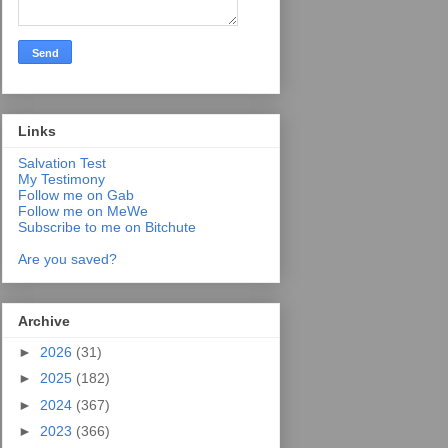
Links
Salvation Test
My Testimony
Follow me on Gab
Follow me on MeWe
Subscribe to me on Bitchute
Are you saved?
Archive
►
2026
(31)
►
2025
(182)
►
2024
(367)
►
2023
(366)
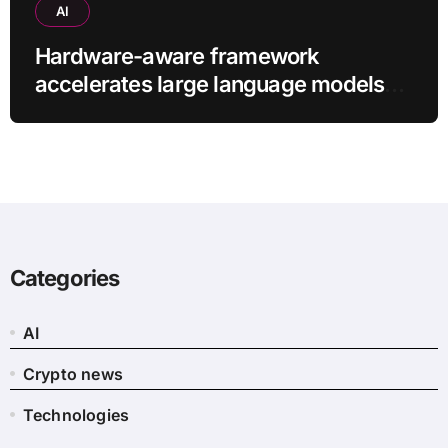
AI
Hardware-aware framework
accelerates large language models
without additional training
Categories
AI
Crypto news
Technologies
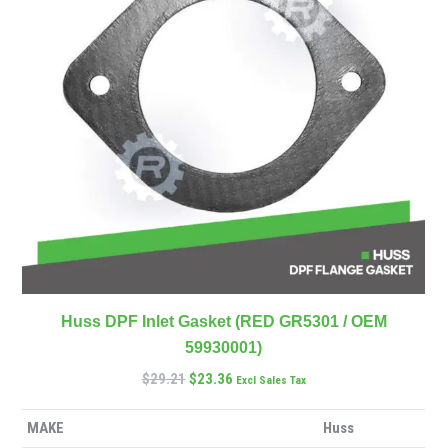
Huss DPF Inlet Gasket (RED GR5301 / OEM
59930001)
$
29.21
$
23.36
Excl Sales Tax
MAKE
Huss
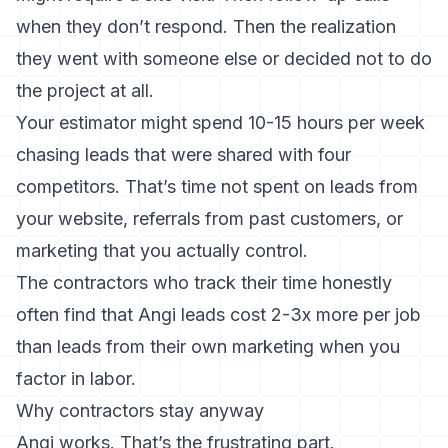
when they don’t respond. Then the realization
they went with someone else or decided not to do
the project at all.
Your estimator might spend 10-15 hours per week
chasing leads that were shared with four
competitors. That’s time not spent on leads from
your website, referrals from past customers, or
marketing that you actually control.
The contractors who track their time honestly
often find that Angi leads cost 2-3x more per job
than leads from their own marketing when you
factor in labor.
Why contractors stay anyway
Angi works. That’s the frustrating part.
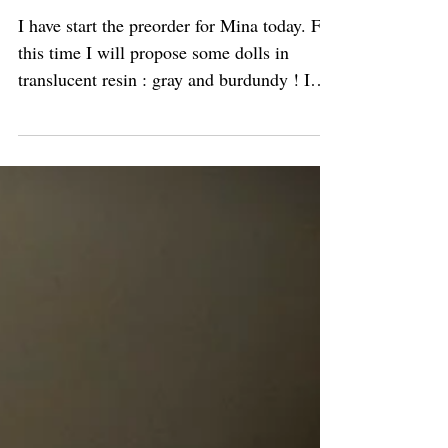
Preorder for Mina
I have start the preorder for Mina today. For
this time I will propose some dolls in
translucent resin : gray and burdundy ! I
hope that...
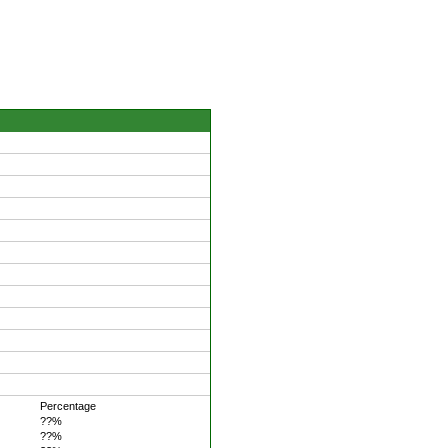
Percentage
??%
??%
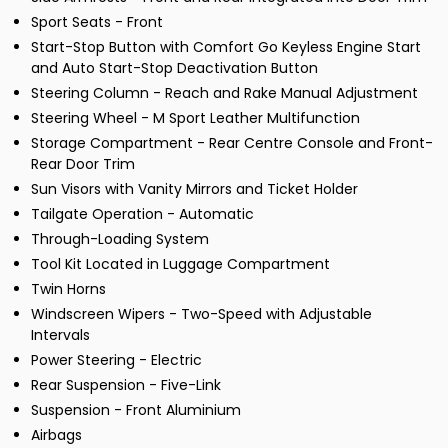
Sport Seats - Front
Start-Stop Button with Comfort Go Keyless Engine Start
and Auto Start-Stop Deactivation Button
Steering Column - Reach and Rake Manual Adjustment
Steering Wheel - M Sport Leather Multifunction
Storage Compartment - Rear Centre Console and Front-
Rear Door Trim
Sun Visors with Vanity Mirrors and Ticket Holder
Tailgate Operation - Automatic
Through-Loading System
Tool Kit Located in Luggage Compartment
Twin Horns
Windscreen Wipers - Two-Speed with Adjustable
Intervals
Power Steering - Electric
Rear Suspension - Five-Link
Suspension - Front Aluminium
Airbags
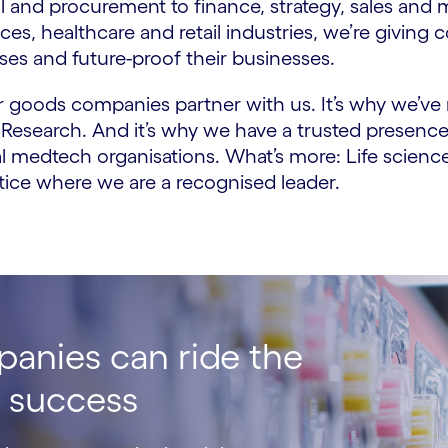
 and procurement to finance, strategy, sales and
ces, healthcare and retail industries, we’re givi
es and future-proof their businesses.
er goods companies partner with us. It’s why we’v
 Research. And it’s why we have a trusted presence
l medtech organisations. What’s more: Life scienc
actice where we are a recognised leader.
panies can ride the
e success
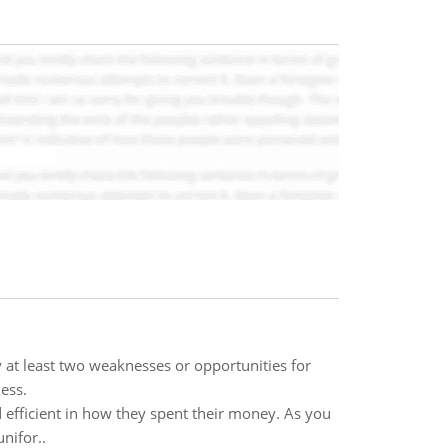
y at least two weaknesses or opportunities for
ess.
 efficient in how they spent their money. As you
nifor..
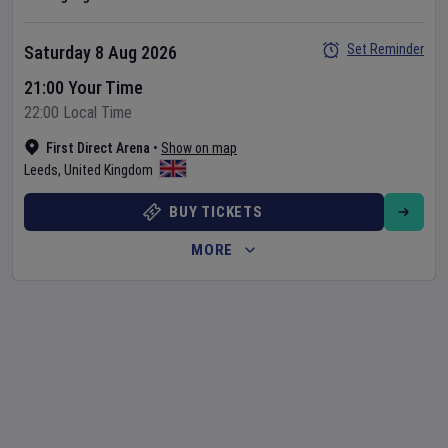
Set Reminder
Saturday 8 Aug 2026
21:00 Your Time
22:00 Local Time
First Direct Arena
•
Show on map
Leeds
,
United Kingdom
BUY TICKETS
MORE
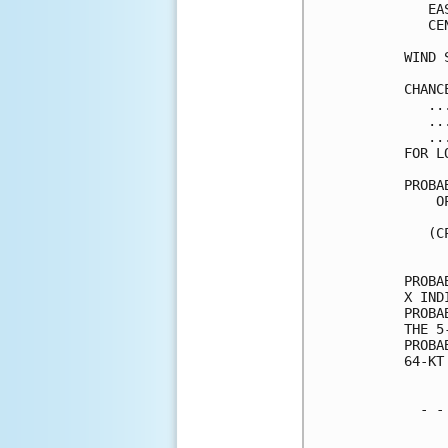
   EA
   CE
WIND 
CHANC
   ..
   ..
   ..
FOR L
PROBA
    O
     
   (C
     
PROBA
X IND
PROBA
THE 5
PROBA
64-KT
  - -
     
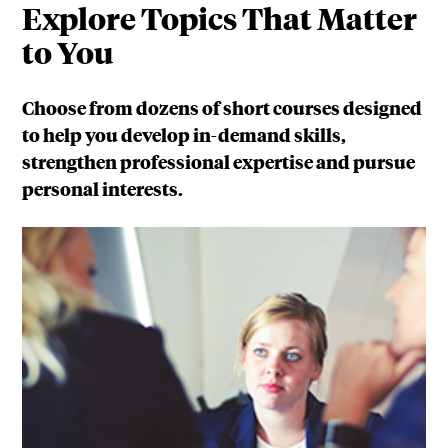
Explore Topics That Matter
to You
Choose from dozens of short courses designed
to help you develop in-demand skills,
strengthen professional expertise and pursue
personal interests.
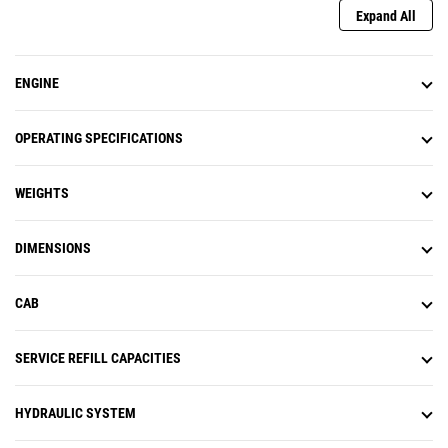
Expand All
ENGINE
OPERATING SPECIFICATIONS
WEIGHTS
DIMENSIONS
CAB
SERVICE REFILL CAPACITIES
HYDRAULIC SYSTEM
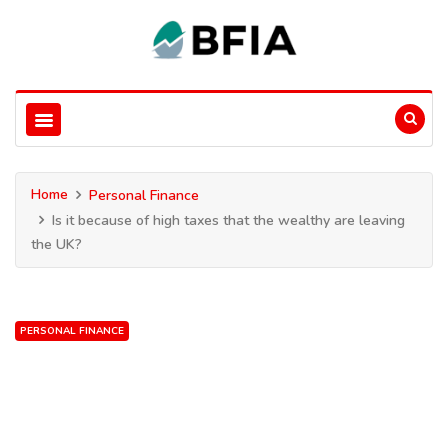
Home
Personal Finance
Is it because of high taxes that the wealthy are leaving
the UK?
PERSONAL FINANCE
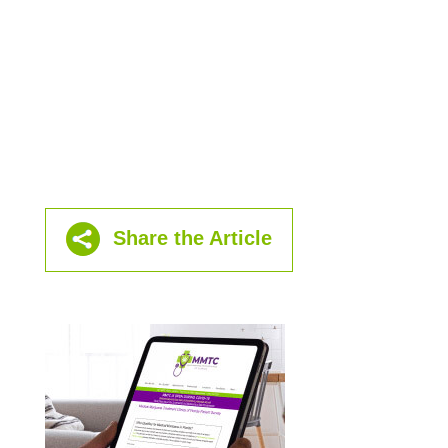
Share the Article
----
Transcribe each entry above character for character, omitting pictures.

#### TASK OUTPUT
Links
Salvation Test
My Testimony
Follow me on Gab
Follow me on MeWe
Subscribe to me on Bitchute
Are you saved?
Archive
►
2026
(31)
►
2025
(182)
►
2024
(367)
►
2023
(366)
AI
Hardware-aware framework
accelerates large language models
without additional training
Categories
AI
Crypto news
Technologies
Huss DPF Inlet Gasket (RED GR5301 / OEM
59930001)
$
29.21
$
23.36
Excl Sales Tax
MAKE
Huss
when they don’t respond. Then the realization
they went with someone else or decided not to do
the project at all.
Your estimator might spend 10-15 hours per week
chasing leads that were shared with four
competitors. That’s time not spent on leads from
your website, referrals from past customers, or
marketing that you actually control.
The contractors who track their time honestly
often find that Angi leads cost 2-3x more per job
than leads from their own marketing when you
factor in labor.
Why contractors stay anyway
Angi works. That’s the frustrating part.
Preorder for Mina
I have start the preorder for Mina today. For
this time I will propose some dolls in
translucent resin : gray and burdundy ! I
hope that...
Percentage
??%
??%
Sport Seats - Front
Start-Stop Button with Comfort Go Keyless Engine Start
and Auto Start-Stop Deactivation Button
Steering Column - Reach and Rake Manual Adjustment
Steering Wheel - M Sport Leather Multifunction
Storage Compartment - Rear Centre Console and Front-
Rear Door Trim
Sun Visors with Vanity Mirrors and Ticket Holder
Tailgate Operation - Automatic
Through-Loading System
Tool Kit Located in Luggage Compartment
Twin Horns
Windscreen Wipers - Two-Speed with Adjustable
Intervals
Power Steering - Electric
Rear Suspension - Five-Link
Suspension - Front Aluminium
Airbags
 and procurement to finance, strategy, sales and
ces, healthcare and retail industries, we’re givi
es and future-proof their businesses.
er goods companies partner with us. It’s why we’v
 Research. And it’s why we have a trusted presence
l medtech organisations. What’s more: Life scienc
actice where we are a recognised leader.
panies can ride the
e success
y at least two weaknesses or opportunities for
ess.
 efficient in how they spent their money. As you
nifor..
Set Reminder
Saturday 8 Aug 2026
21:00 Your Time
22:00 Local Time
First Direct Arena
•
Show on map
Leeds
,
United Kingdom
BUY TICKETS
MORE
   EA
   CE
WIND 
CHANC
   ..
   ..
   ..
FOR L
PROBA
    O
     
   (C
     
PROBA
X IND
PROBA
THE 5
PROBA
64-KT
  - -
     
Explore Topics That Matter
to You
Choose from dozens of short courses designed
to help you develop in-demand skills,
strengthen professional expertise and pursue
personal interests.
Expand All
ENGINE
OPERATING SPECIFICATIONS
WEIGHTS
DIMENSIONS
CAB
SERVICE REFILL CAPACITIES
HYDRAULIC SYSTEM
Home
Personal Finance
Is it because of high taxes that the wealthy are leaving
the UK?
PERSONAL FINANCE
Share the Article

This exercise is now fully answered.